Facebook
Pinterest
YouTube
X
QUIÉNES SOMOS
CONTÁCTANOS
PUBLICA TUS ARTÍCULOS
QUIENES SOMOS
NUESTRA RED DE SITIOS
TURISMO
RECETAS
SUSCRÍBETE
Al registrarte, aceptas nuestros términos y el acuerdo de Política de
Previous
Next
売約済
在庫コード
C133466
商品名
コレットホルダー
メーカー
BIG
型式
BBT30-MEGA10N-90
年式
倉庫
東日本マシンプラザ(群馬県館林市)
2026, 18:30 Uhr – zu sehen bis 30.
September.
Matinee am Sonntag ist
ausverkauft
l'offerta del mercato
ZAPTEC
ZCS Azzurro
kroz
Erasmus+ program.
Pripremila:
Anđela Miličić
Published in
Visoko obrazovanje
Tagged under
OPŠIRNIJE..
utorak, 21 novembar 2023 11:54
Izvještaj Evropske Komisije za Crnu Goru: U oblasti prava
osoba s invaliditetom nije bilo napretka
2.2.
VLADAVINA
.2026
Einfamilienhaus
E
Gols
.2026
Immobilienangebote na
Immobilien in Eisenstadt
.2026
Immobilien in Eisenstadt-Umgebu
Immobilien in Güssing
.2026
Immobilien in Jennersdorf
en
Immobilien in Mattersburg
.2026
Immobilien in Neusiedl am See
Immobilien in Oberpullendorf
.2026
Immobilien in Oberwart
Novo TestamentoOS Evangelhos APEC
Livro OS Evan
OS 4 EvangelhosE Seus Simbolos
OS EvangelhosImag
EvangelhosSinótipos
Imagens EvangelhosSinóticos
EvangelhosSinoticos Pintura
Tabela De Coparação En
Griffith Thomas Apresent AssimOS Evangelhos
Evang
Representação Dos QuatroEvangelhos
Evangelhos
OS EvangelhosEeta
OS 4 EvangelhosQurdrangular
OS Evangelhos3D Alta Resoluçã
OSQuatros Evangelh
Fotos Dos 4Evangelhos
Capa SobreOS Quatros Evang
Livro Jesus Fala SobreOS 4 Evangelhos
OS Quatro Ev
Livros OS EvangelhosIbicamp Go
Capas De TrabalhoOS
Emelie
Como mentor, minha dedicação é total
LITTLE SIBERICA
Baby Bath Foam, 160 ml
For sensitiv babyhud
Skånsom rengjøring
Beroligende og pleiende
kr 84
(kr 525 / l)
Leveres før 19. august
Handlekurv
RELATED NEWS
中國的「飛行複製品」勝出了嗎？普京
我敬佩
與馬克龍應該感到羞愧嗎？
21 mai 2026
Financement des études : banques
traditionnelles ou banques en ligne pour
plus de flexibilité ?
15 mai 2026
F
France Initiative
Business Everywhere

***

Assignment: Convert every line of the items from the first one through the line containing "Visoko obrazovanje" into a Markdown table with the columns Row and Text. Give each line a row number and leave out blank lines.

Response box:
| Row | Text |
|---|---|
| 1 | Facebook |
| 2 | Pinterest |
| 3 | YouTube |
| 4 | X |
| 5 | QUIÉNES SOMOS |
| 6 | CONTÁCTANOS |
| 7 | PUBLICA TUS ARTÍCULOS |
| 8 | QUIENES SOMOS |
| 9 | NUESTRA RED DE SITIOS |
| 10 | TURISMO |
| 11 | RECETAS |
| 12 | SUSCRÍBETE |
| 13 | Al registrarte, aceptas nuestros términos y el acuerdo de Política de |
| 14 | Previous |
| 15 | Next |
| 16 | 売約済 |
| 17 | 在庫コード |
| 18 | C133466 |
| 19 | 商品名 |
| 20 | コレットホルダー |
| 21 | メーカー |
| 22 | BIG |
| 23 | 型式 |
| 24 | BBT30-MEGA10N-90 |
| 25 | 年式 |
| 26 | 倉庫 |
| 27 | 東日本マシンプラザ(群馬県館林市) |
| 28 | 2026, 18:30 Uhr – zu sehen bis 30. |
| 29 | September. |
| 30 | Matinee am Sonntag ist |
| 31 | ausverkauft |
| 32 | l'offerta del mercato |
| 33 | ZAPTEC |
| 34 | ZCS Azzurro |
| 35 | kroz |
| 36 | Erasmus+ program. |
| 37 | Pripremila: |
| 38 | Anđela Miličić |
| 39 | Published in |
| 40 | Visoko obrazovanje |